Boston ivy (Parthenocissus tricuspidata)
Boston Ivy in autumn, South campus, State University of NY at Buffalo; photo by Y.G. Lulat.

 

It is no easy or safe task pulling English Ivy off a building where some ill-advised previous gardener had planted it or allowed it to grow under the impression that he or she was evoking some of the atmosphere of tweedy academia. Depending on the building construction and its soundness, chunks of mortar or shards of wood siding are apt to come loose with the ivy where its rootlets have dug in. It’s best to cut the vines at ground level and let them die back in place, drying and shrinking in the process, and then after several months have passed, pulling away the remaining dried bits once they have lost their hold on the structure.
Wrigley Field-Right Field Ivy and Bleachers
Wrigley Field, Chicago – Right Field Wall with Boston Ivy; photo by Flickr user wallyg.
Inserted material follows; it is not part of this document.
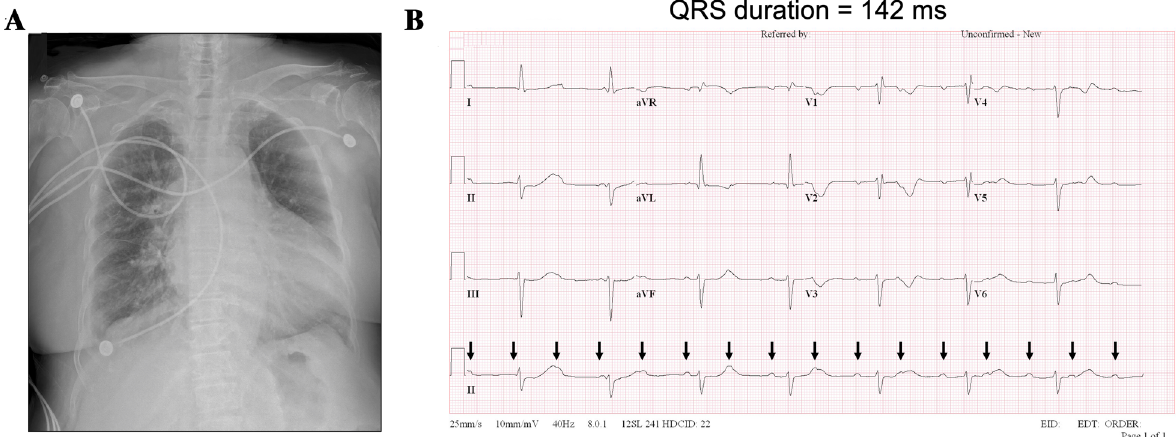
Fig. 1 Baseline electrocardiogram and chest X‑ray showed complete atrioventricular block with ventricular escape rhythm with a QRS duration of 142 ms, cardiomegaly, and pulmonary edema. The black arrows denote P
Some gardeners think they can manage English Ivy clambering on a well maintained building. They may believe its evergreen and tough-as-nails attributes are worth the trade-off of constant vigilance over the safer alternative of planting the deciduous and better behaved Boston Ivy. More power to them if they think they can keep an eye on it! It is far more likely, however, that where you see English Ivy on a building it is there because someone didn’t know any better and, relying on common names, thought one ivy wasn’t much different than another and so let it go thinking it lent the place a touch of classy greenery. An excellent case can be made here for paying attention to scientific names for plants rather than dismissing them as the affectations of pedantic know-it-alls, and it’s a lesson those gardeners have learned all too well who have spent countless winter hours tugging out skeins of Hedera helix where it has tangled itself into absolutely everything.